Perhaps the only thing more disappointing than McCaffrey’s decision has been the reaction of his team. His teammate Trenton Irwin tweeted: “The whole team supports McCaffrey in anything and everything.” This was followed by Stanford coach David Shaw who praised McCaffrey as a teammate and said, “We wish him great success at the next level, as we continue our preparation for the Sun Bowl.” Am I living in some kind of alternate universe? I know they have a relationship with the guy but how could they be that OK with this? No frustration? No disappointment? There was a time, not long ago, when something like this wasn’t even an option. But now that somebody has made the decision to cross that line why are so many people instantly accepting?
I also keep hearing some variation of, “If his team was in the playoffs then you know he would play…” Really? How do we know that? If you truly are thinking of your future and the millions that the NFL intends to shower upon you then why would you play in any game? And if he would play in a playoff game that sets a very troubling and strange precedent. Players might suddenly feel free to pick and choose which games they participate in based on importance. Does that mean if an NFL prospects team loses two early games, effectively eliminating itself from playoff contention, then will they consider sitting out the second half of the regular season? Just how far will players take this? I wonder if McCaffrey’s teammates would have felt differently if he hung up his cleats in mid-October to “prepare” for the draft.
It all just seems wrong. Players have an obligation to the schools that have been providing them with a six-figure education, to play out the set. They have an obligation to their teammates who have been working just as hard as them to bring the team to that point. They have an obligation to their coaches, whose jobs often are directly linked to wins and losses in big games. Make no mistake this is a big game. Yeah, it’s not the playoffs or even the Rose Bowl but it’s also not a matchup of two 6-6 teams in the Weed Wacker Poinsettia Ram-a-lam-a-ding-dong Bowl. Stanford is a ranked team playing in the Sun Bowl, a bowl with 80 years of tradition behind it. It’s the type of game that affects recruiting and could help establish a foundation for a program’s future. In other words, it’s not a game you sit out.

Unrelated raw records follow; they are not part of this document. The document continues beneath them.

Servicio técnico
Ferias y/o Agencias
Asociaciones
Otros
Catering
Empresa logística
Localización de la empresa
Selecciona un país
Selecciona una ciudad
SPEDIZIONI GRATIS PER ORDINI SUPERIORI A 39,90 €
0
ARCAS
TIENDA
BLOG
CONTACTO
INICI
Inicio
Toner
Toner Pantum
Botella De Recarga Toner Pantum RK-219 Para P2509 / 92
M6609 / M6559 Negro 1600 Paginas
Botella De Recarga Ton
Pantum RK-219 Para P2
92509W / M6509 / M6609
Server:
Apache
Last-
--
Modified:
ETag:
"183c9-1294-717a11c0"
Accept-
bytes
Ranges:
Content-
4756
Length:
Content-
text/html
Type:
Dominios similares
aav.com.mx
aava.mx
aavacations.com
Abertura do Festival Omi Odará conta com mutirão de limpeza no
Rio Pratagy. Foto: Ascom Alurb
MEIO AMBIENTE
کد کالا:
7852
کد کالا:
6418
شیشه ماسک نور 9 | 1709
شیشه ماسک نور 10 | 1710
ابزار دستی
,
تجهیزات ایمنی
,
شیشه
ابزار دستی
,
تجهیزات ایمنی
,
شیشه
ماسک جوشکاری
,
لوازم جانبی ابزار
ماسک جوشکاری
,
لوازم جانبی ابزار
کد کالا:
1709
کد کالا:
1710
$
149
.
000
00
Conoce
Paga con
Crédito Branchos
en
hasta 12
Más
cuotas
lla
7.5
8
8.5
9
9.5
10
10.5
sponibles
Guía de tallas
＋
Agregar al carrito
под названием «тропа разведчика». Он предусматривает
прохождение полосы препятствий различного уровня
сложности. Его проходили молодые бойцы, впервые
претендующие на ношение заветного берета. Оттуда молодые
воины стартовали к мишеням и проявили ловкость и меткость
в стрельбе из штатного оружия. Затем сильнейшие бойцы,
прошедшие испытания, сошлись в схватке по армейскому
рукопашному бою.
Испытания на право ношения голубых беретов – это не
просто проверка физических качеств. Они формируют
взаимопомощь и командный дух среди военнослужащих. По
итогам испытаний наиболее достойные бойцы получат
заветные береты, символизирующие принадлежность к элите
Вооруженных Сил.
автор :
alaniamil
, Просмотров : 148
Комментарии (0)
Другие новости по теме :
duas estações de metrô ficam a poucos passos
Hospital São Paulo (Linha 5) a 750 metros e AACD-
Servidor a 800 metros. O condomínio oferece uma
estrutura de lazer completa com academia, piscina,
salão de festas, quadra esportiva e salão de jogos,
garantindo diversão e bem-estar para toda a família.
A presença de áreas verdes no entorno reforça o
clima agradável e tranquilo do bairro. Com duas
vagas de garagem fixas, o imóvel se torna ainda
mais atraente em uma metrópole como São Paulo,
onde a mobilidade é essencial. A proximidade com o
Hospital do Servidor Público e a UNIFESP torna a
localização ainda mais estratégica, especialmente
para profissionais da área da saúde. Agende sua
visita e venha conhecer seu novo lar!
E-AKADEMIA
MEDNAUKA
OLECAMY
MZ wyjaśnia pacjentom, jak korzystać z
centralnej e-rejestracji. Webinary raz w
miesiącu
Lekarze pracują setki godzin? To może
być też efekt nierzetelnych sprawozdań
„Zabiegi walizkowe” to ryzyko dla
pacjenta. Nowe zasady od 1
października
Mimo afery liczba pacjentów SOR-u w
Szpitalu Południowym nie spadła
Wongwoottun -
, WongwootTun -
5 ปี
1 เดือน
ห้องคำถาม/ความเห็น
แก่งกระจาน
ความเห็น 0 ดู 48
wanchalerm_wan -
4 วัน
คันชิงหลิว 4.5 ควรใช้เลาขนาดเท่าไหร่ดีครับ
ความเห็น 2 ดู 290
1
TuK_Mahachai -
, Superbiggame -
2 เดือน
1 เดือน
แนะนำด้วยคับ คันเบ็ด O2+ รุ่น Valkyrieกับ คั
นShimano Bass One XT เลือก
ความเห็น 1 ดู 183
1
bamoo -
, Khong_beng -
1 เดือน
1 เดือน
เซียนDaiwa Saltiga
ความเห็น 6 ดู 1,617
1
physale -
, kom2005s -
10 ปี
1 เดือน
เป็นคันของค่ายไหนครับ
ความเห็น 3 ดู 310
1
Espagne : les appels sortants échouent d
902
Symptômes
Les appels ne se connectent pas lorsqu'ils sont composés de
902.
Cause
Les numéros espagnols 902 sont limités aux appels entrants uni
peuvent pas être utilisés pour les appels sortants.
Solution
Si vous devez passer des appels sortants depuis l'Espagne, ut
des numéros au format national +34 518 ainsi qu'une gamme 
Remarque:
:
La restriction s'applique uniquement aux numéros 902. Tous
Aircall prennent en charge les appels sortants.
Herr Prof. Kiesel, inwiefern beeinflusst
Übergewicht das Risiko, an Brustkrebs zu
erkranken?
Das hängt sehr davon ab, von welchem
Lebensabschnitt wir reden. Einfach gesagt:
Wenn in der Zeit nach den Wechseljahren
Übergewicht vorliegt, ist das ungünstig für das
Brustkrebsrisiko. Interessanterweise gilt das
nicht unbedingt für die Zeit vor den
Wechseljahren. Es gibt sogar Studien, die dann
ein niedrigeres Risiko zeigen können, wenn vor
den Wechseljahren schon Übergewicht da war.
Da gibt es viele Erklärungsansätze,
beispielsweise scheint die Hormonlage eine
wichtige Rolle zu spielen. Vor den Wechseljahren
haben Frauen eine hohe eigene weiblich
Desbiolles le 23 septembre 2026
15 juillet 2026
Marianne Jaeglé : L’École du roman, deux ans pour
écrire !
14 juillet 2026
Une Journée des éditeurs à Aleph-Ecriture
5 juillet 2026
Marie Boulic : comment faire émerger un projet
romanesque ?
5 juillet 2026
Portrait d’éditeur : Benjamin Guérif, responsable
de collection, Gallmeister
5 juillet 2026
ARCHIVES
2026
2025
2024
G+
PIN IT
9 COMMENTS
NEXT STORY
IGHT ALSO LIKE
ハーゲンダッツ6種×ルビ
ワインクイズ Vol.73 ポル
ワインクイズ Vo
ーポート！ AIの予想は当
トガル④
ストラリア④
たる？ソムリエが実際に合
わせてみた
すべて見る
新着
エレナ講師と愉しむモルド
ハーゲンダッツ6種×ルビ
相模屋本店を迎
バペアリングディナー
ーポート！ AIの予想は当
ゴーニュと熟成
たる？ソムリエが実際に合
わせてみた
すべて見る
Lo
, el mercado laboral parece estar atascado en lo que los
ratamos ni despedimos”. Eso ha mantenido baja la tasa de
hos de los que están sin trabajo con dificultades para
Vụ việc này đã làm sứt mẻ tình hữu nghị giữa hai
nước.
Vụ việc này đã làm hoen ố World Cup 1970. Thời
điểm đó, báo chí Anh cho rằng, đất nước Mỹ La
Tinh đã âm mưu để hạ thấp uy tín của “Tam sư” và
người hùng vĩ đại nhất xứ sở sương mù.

Then again no game is. Maybe I sound too old school or rigid but if a game is scheduled and your team is lining up to play – then you play every time. You don’t agonize over the future, you don’t contemplate the what-ifs, you don’t crawl behind a glass encasement with a sign on it that reads, “Don’t break until after draft.” You just play. You do what every player has done for over a century of college football, you lace up your cleats and let the chips fall where they may. And if you don’t trust my advice, as someone that has never had to play in a bowl game knowing they would be drafted by the NFL, then how about trusting the words of somebody that not only faced that choice, but who’s decision to play cost him dearly. When former Notre Dame linebacker Jaylon Smith recently contemplated his decision to play in last year’s Fiesta Bowl he simply said, “Honestly. With everything I’ve been through, if I could go back to January 1st, I’d play again.”
Now that’s a guy I’ll take on my team any day.